Proposition pour le droit à l’oubli pour les personnes guéries du cancer

Le cancer est devenu un problème majeur de santé publique. Chaque année, ce sont des milliers de Français qui sont touchés par ce fléau à l’origine de situations de détresse qui nécessitent une véritable mobilisation nationale. Jeunes ou seniors : tout le monde peut être touché par un cancer. Selon certains chiffres alarmants, un homme sur deux et une femme sur trois auront un cancer avant leurs quatre-vingt-cinq ans.

Pour autant, les progrès de la science sont colossaux et particulièrement encourageants. Grâce aux soins qui leur sont apportés, au bout de cinq ans et sans rechute, les médecins peuvent désormais affirmer aux patients qu’ils sont guéris.

Or, malgré cette guérison, le cancer laisse derrière lui de nombreuses conséquences dans la vie quotidienne des anciens malades. C’est la raison pour laquelle il semble nécessaire de continuer à les soutenir en encourageant le droit à l’oubli.

Le droit à l’oubli consiste à permettre à une personne de ne pas subir toute sa vie le poids d’une maladie dont elle est guérie. Il permet à toute personne malade de préparer l’avenir en cas de rémission, de construire, de se reconstruire, d’emprunter, de se projeter et de vivre, tout simplement. Sans qu’on lui rappelle constamment qu’il a été atteint, un jour, d’un cancer.

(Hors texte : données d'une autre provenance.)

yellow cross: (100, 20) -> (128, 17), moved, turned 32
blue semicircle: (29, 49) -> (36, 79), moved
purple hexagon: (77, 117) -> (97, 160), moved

Le cancer touche chaque année environ 350 000 personnes, dont 100 000 pour des pathologies à très bon pronostic – plus de 80 % de survie à cinq ans selon les chiffres de l’Institut national du cancer. Pour tous ceux-là, il est temps de mettre un terme à cette double peine que constituent la période de maladie et les obstacles qui s’ensuivent.

La loi santé de 2015 a permis une réelle avancée sur ce sujet en permettant un droit à l’oubli de cinq ans pour les personnes dont la maladie a été déclarée avant leurs 18 ans, et de dix ans pour les autres. Il est aujourd’hui temps de songer sérieusement à inscrire dans la loi un droit à l’oubli, au bout de cinq ans, pour les adultes guéris d’un cancer. Il faut aller plus loin afin que les personnes qui survivent à cette épreuve douloureuse puissent reprendre le fil de leur vie.

C’est pourquoi il est proposé d’appliquer le droit à l’oubli à cinq ans pour toutes les personnes guéries d’un cancer.

Il s’agit à la fois d’une mesure réaliste, d’un encouragement pour la recherche et la médecine mais aussi d’un message d’espoir pour tous les malades.


PROPOSITION DE LOI :

Article unique :

Après le mot : « excéder », la fin du quatrième alinéa de l’article L. 1141-5 est ainsi rédigée :

« cinq ans après la date de fin du protocole thérapeutique. »

 


LISTE DES COSIGNATAIRES :

Mesdames et Messieurs,

Véronique BESSE, Damien ABAD, Élie ABOUD, Laurence ARRIBAGÉ, Jean-Claude BOUCHET, Yves CENSI, Guillaume CHEVROLLIER, Jean-Louis CHRIST, Dino CINIERI, Jean-Louis COSTES, Édouard COURTIAL, Marc-Philippe DAUBRESSE, Jean-Pierre DECOOL, Bernard DEFLESSELLES, Dominique DORD, Yannick FAVENNEC, Annie GENEVARD, Bernard GÉRARD, Claude GOASGUEN, Jean-Pierre GORGES, Arlette GROSSKOST, Jean-Claude GUIBAL, Jean-Jacques GUILLET, Patrick HETZEL, Valérie LACROUTE, Vincent LEDOUX, Véronique LOUWAGIE, Thierry MARIANI, Franck MARLIN, Philippe-Armand MARTIN, Alain MARTY, Jean-Claude MA THIS, Philippe MEUNIER, Pierre MOREL-A-L ’HUISSIER, Alain MOYNE-BRESSAND, Jacques MYARD, Dominique NACHURY, Bernard PERRUT, Frédéric REISS, Franck RIESTER, Sophie ROHFRITSCH, Paul SALEN, Claudine SCHMID, Jean-Marie SERMIER, Éric STRAUMANN, Alain SUGUENOT, Michèle TABAROT, Guy TEISSIER, Francis VERCAMER, Arnaud VIALA, Philippe VITEL, Daniel FASQUELLE, Laurent FURST, Sébastien HUYGHE, Lionel TARDY, Martial SADDIER, Marc LE FUR.